Records for the task |
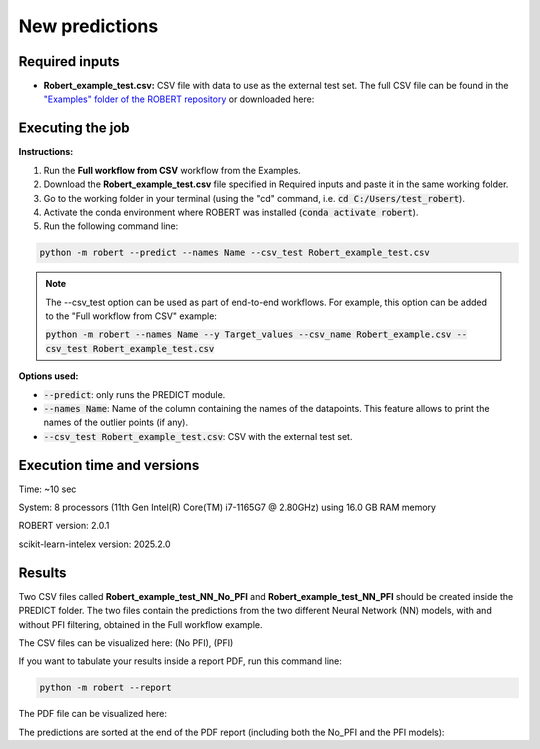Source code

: New predictions
===============

Required inputs
+++++++++++++++

.. |csv_FW_test| image:: ../images/csv_icon.jpg
   :target: ../../_static/Robert_example_test.csv
   :width: 30

* **Robert_example_test.csv:** CSV file with data to use as the external test set. The full CSV file can be 
  found in the `"Examples" folder of the ROBERT repository <https://github.com/jvalegre/robert/tree/master/Examples/CSV_workflow>`__ 
  or downloaded here: |csv_FW_test|

.. csv-table:: 
   :file: CSV/Robert_example_test.csv
   :header-rows: 1

Executing the job
+++++++++++++++++

**Instructions:**

1. Run the **Full workflow from CSV** workflow from the Examples.
2. Download the **Robert_example_test.csv** file specified in Required inputs and paste it in the same working folder.
3. Go to the working folder in your terminal (using the "cd" command, i.e. :code:`cd C:/Users/test_robert`).
4. Activate the conda environment where ROBERT was installed (:code:`conda activate robert`).
5. Run the following command line:

.. code:: shell

    python -m robert --predict --names Name --csv_test Robert_example_test.csv

.. note:: 

   The --csv_test option can be used as part of end-to-end workflows. For example, this option can be added
   to the "Full workflow from CSV" example:
   
   :code:`python -m robert --names Name --y Target_values --csv_name Robert_example.csv --csv_test Robert_example_test.csv`

**Options used:**

* :code:`--predict`: only runs the PREDICT module.  

* :code:`--names Name`: Name of the column containing the names of the datapoints. This feature allows to print the names of the outlier points (if any).  

* :code:`--csv_test Robert_example_test.csv`: CSV with the external test set.  

Execution time and versions
+++++++++++++++++++++++++++

Time: ~10 sec

System: 8 processors (11th Gen Intel(R) Core(TM) i7-1165G7 @ 2.80GHz) using 16.0 GB RAM memory

ROBERT version: 2.0.1

scikit-learn-intelex version: 2025.2.0

Results
+++++++

.. |csv_no_pfi| image:: ../images/csv_icon.jpg
   :target: ../../_static/Robert_example_test_NN_No_PFI.csv
   :width: 30

.. |csv_pfi| image:: ../images/csv_icon.jpg
   :target: ../../_static/Robert_example_test_NN_PFI.csv
   :width: 30

Two CSV files called **Robert_example_test_NN_No_PFI** and **Robert_example_test_NN_PFI** should be created inside the PREDICT folder. The two files 
contain the predictions from the two different Neural Network (NN) models, with and without PFI filtering,
obtained in the Full workflow example.

The CSV files can be visualized here: |csv_no_pfi| (No PFI), |csv_pfi| (PFI)

If you want to tabulate your results inside a report PDF, run this command line:

.. code:: shell

    python -m robert --report

.. |pdf_report_test| image:: ../images/pdf_icon.jpg
   :target: ../../_static/predictions_report.pdf
   :width: 30

The PDF file can be visualized here: |pdf_report_test|

The predictions are sorted at the end of the PDF report (including both the No_PFI and the PFI models):

.. |predictions_fig| image:: ../images/FW_test/Predictions.jpg
   :width: 600

.. centered:: |predictions_fig|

Exercise instructions | In this exercise, set down all of the data exactly, without the pictures.

The answer |
Source code

: New predictions
===============

Required inputs
+++++++++++++++

.. |csv_FW_test| image:: ../images/csv_icon.jpg
   :target: ../../_static/Robert_example_test.csv
   :width: 30

* **Robert_example_test.csv:** CSV file with data to use as the external test set. The full CSV file can be 
  found in the `"Examples" folder of the ROBERT repository <https://github.com/jvalegre/robert/tree/master/Examples/CSV_workflow>`__ 
  or downloaded here: |csv_FW_test|

.. csv-table:: 
   :file: CSV/Robert_example_test.csv
   :header-rows: 1

Executing the job
+++++++++++++++++

**Instructions:**

1. Run the **Full workflow from CSV** workflow from the Examples.
2. Download the **Robert_example_test.csv** file specified in Required inputs and paste it in the same working folder.
3. Go to the working folder in your terminal (using the "cd" command, i.e. :code:`cd C:/Users/test_robert`).
4. Activate the conda environment where ROBERT was installed (:code:`conda activate robert`).
5. Run the following command line:

.. code:: shell

    python -m robert --predict --names Name --csv_test Robert_example_test.csv

.. note:: 

   The --csv_test option can be used as part of end-to-end workflows. For example, this option can be added
   to the "Full workflow from CSV" example:
   
   :code:`python -m robert --names Name --y Target_values --csv_name Robert_example.csv --csv_test Robert_example_test.csv`

**Options used:**

* :code:`--predict`: only runs the PREDICT module.  

* :code:`--names Name`: Name of the column containing the names of the datapoints. This feature allows to print the names of the outlier points (if any).  

* :code:`--csv_test Robert_example_test.csv`: CSV with the external test set.  

Execution time and versions
+++++++++++++++++++++++++++

Time: ~10 sec

System: 8 processors (11th Gen Intel(R) Core(TM) i7-1165G7 @ 2.80GHz) using 16.0 GB RAM memory

ROBERT version: 2.0.1

scikit-learn-intelex version: 2025.2.0

Results
+++++++

.. |csv_no_pfi| image:: ../images/csv_icon.jpg
   :target: ../../_static/Robert_example_test_NN_No_PFI.csv
   :width: 30

.. |csv_pfi| image:: ../images/csv_icon.jpg
   :target: ../../_static/Robert_example_test_NN_PFI.csv
   :width: 30

Two CSV files called **Robert_example_test_NN_No_PFI** and **Robert_example_test_NN_PFI** should be created inside the PREDICT folder. The two files 
contain the predictions from the two different Neural Network (NN) models, with and without PFI filtering,
obtained in the Full workflow example.

The CSV files can be visualized here: |csv_no_pfi| (No PFI), |csv_pfi| (PFI)

If you want to tabulate your results inside a report PDF, run this command line:

.. code:: shell

    python -m robert --report

.. |pdf_report_test| image:: ../images/pdf_icon.jpg
   :target: ../../_static/predictions_report.pdf
   :width: 30

The PDF file can be visualized here: |pdf_report_test|

The predictions are sorted at the end of the PDF report (including both the No_PFI and the PFI models):

.. |predictions_fig| image:: ../images/FW_test/Predictions.jpg
   :width: 600

.. centered:: |predictions_fig|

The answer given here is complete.